> **Extract provided**:
After the trial was over, the jury foreman said in a radio broadcast that the verdict should have been guilty but with diminished responsibility.

Morrison's own belief is somewhat similar: that the boys knew what they were doing, but also did not know at the same time, in his view "the condition of being ten". He was struck by how small they looked in court, making the rails of the dock look like the bars of a playpen. This was not the only reminder of their extreme youth. When Jon Venables first admitted to killing James, his next comment was "What about his Mum? Will you tell her I'm sorry?" This is more the language and understanding of someone who has broken a window, not murdered a child. Later, on a familiarisation trip to the court, one boy was photographed sucking a lollipop. On a previous occasion when the boys were first charged they were met by rocks and eggs from an angry crowd, some demanding death for the children who had themselves killed a child. A few concessions to their immaturity were made; the court always rose at 3.30pm, allowing them the same time span as a school day.

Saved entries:
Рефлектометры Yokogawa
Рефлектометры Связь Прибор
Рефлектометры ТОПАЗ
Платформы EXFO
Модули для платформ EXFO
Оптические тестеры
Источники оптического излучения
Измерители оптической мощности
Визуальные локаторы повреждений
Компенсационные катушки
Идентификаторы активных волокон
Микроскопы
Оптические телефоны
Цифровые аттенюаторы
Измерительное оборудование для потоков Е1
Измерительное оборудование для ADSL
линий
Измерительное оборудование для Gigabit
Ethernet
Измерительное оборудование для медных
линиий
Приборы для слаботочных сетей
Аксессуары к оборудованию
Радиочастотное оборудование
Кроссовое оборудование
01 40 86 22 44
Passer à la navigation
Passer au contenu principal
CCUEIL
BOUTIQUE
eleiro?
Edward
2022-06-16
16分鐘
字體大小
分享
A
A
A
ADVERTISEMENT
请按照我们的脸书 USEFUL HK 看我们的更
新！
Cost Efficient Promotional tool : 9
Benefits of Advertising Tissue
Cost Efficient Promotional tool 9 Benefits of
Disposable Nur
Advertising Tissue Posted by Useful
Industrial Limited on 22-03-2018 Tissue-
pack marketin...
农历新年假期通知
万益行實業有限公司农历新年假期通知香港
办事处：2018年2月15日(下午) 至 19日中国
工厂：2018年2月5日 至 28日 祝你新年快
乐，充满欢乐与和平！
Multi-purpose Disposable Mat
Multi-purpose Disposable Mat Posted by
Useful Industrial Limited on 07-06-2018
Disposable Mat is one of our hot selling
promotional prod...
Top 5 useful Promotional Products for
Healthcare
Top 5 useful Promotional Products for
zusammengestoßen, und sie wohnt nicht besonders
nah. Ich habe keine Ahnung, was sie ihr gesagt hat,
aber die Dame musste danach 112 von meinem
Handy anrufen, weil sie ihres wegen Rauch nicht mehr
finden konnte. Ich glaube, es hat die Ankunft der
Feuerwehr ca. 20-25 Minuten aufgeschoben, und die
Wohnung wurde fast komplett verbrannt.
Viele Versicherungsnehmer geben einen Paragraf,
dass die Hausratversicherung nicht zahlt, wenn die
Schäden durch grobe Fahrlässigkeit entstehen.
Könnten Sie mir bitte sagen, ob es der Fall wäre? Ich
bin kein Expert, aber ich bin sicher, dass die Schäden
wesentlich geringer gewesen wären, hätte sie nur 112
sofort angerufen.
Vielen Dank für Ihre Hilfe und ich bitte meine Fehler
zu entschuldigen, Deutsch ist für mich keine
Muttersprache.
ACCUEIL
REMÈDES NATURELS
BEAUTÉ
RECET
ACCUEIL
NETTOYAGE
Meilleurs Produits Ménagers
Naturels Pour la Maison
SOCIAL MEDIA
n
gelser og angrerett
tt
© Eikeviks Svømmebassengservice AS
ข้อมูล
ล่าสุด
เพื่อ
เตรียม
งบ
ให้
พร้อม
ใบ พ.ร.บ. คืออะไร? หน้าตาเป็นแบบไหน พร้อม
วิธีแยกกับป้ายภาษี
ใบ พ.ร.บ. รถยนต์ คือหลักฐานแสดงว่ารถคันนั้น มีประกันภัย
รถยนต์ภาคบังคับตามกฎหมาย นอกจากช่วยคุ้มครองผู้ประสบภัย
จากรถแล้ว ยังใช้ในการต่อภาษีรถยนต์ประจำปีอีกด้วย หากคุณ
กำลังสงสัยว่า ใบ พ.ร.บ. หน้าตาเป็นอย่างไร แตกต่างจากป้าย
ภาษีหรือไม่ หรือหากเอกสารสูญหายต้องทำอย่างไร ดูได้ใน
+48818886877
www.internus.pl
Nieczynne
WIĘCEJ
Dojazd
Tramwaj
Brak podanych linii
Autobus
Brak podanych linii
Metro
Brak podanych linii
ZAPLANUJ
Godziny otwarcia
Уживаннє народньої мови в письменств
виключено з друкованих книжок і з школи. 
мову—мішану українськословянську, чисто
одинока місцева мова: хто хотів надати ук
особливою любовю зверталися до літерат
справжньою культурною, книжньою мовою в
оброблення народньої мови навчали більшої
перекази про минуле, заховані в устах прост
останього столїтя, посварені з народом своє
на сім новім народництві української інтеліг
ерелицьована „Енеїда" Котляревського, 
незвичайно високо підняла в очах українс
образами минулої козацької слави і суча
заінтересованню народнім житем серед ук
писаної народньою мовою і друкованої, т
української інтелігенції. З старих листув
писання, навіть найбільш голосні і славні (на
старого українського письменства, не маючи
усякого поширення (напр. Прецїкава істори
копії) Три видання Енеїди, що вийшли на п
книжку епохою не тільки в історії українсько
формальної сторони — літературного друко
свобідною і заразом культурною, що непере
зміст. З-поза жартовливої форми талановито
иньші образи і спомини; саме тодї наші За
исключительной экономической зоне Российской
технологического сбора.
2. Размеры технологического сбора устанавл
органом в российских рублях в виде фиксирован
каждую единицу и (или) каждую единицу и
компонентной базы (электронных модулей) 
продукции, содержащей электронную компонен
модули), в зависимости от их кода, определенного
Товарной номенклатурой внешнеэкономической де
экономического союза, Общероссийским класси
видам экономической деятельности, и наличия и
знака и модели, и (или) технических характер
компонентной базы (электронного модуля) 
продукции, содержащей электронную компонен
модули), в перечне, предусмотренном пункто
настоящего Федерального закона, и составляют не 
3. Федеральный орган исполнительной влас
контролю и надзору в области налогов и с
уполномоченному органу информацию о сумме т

> **Exercise aim**: Continue the passage above on the trial of the two boys, starting right after its last sentence.

> **Reply**:
When passing sentence the judge suggested that exposure to violent films may in part be an explanation for the boys' behaviour. This led to the Association of Video Retailers withdrawing Child's Play 3 from their shelves, a film that has some superficial resemblance to the details of the Bulger murder. It is not certain that either boy saw this film, but this was a line that surely warranted further investigation.

Television and video programmes that are obsessed with crime and violence present a picture of a fairly mean world to the young. For those children who suffer bullying or worse in their families, and who cannot therefore turn to their own homes as a secure base from which to distance themselves from such programmes, it may not be surprising if a few of them emerge feeling dangerously violent in a world of violence. There is no proven link between screen and actual violence, and it is easy to make fun of the more heroic role models who once used to populate children's fiction and films. But if some children are exposed to many more negative than positive experiences in their viewing, it is hard to argue that this will necessarily have no direct effect, certainly upon the more vulnerable of them.

The whole Bulger episode led to far-reaching public anxiety about children in general. A Liverpool father erroneously gave up his own son as one possible murderer. When the police showed the infamous video clip of James's abduction on television's Crimewatch in an appeal for more information, there were 36 phone calls suggesting different children as possible kidnappers, only one of which proved to be right.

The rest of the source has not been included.